→ **RECORDS FOR THIS EXERCISE**
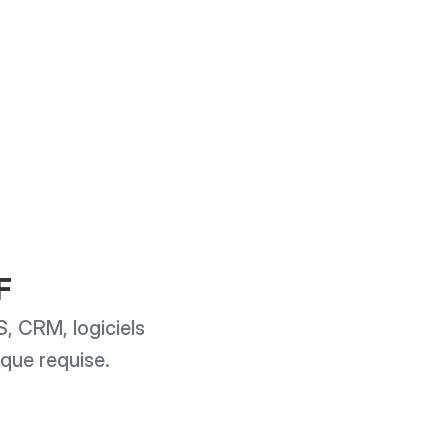
F
, CRM, logiciels
ique requise.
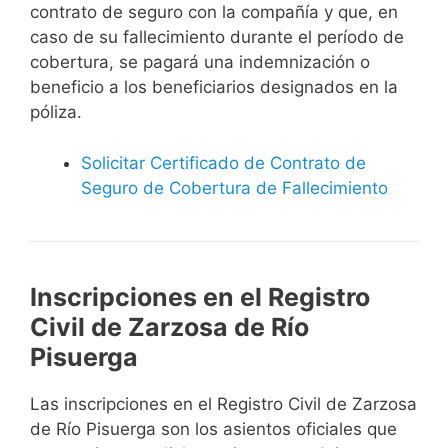
contrato de seguro con la compañía y que, en
caso de su fallecimiento durante el período de
cobertura, se pagará una indemnización o
beneficio a los beneficiarios designados en la
póliza.
Solicitar Certificado de Contrato de
Seguro de Cobertura de Fallecimiento
Inscripciones en el Registro
Civil de Zarzosa de Río
Pisuerga
Las inscripciones en el Registro Civil de Zarzosa
de Río Pisuerga son los asientos oficiales que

→ **WHAT YOU NEED TO DO**
Please go through the entries and show every line with the word "Pisuerga".

→ **WRITTEN REPLY**
Pisuerga
de Río Pisuerga son los asientos oficiales que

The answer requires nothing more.